-- REQUIRED ACTION --
Find the lines holding the string "Usuario" in the data, then copy all of them.
BEGIN DATA RECORDS
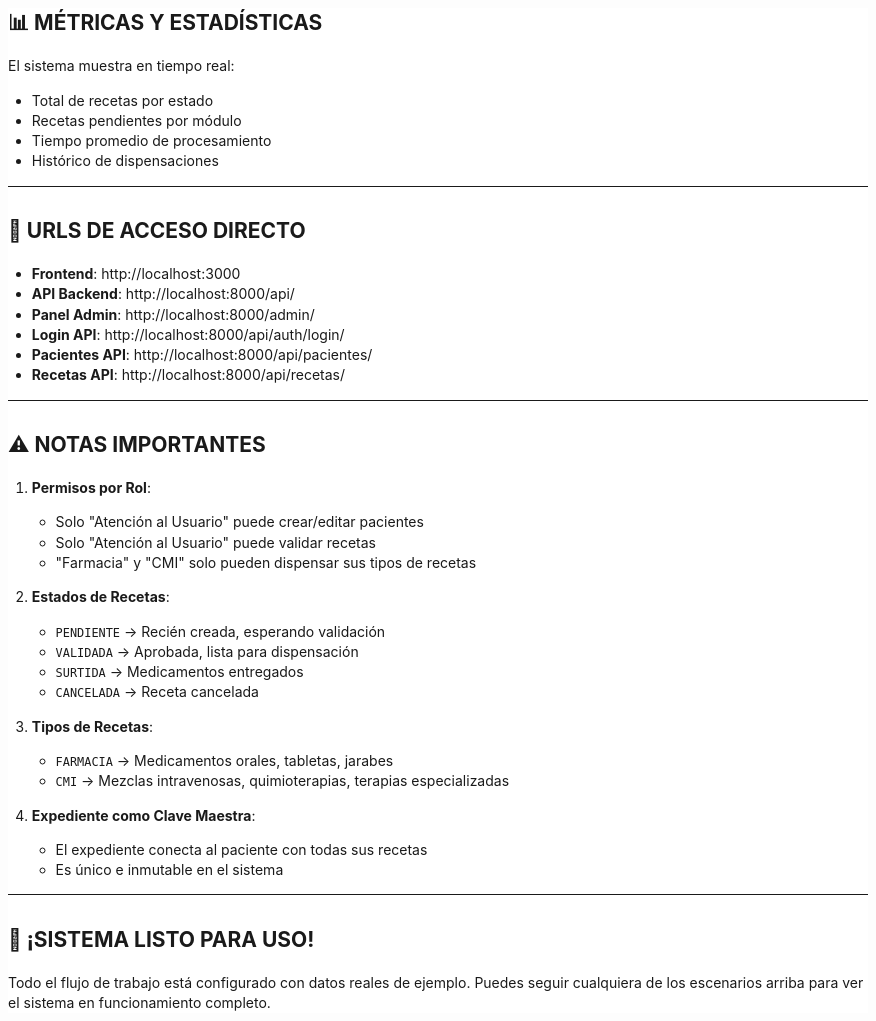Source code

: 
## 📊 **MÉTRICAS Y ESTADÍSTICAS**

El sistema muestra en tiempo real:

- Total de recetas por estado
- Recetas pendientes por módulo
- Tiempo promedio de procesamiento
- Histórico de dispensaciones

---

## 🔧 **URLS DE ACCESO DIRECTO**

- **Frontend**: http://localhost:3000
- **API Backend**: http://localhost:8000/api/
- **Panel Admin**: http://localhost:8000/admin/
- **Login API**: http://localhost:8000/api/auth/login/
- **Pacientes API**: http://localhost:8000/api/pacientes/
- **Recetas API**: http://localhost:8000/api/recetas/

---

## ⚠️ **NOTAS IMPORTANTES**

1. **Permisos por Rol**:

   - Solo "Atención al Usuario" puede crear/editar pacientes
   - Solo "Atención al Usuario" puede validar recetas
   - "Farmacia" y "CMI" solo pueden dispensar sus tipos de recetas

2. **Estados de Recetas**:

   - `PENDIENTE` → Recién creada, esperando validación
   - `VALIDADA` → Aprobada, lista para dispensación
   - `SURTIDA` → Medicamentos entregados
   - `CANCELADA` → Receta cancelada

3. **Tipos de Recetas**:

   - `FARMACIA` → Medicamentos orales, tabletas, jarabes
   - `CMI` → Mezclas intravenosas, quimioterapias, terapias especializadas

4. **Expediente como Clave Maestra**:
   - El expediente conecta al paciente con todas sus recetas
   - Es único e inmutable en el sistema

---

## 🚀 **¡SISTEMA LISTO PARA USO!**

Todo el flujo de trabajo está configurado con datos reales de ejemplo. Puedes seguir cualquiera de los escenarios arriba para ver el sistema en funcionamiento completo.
END DATA RECORDS
-- WRITTEN REPLY --
   - Solo "Atención al Usuario" puede crear/editar pacientes
   - Solo "Atención al Usuario" puede validar recetas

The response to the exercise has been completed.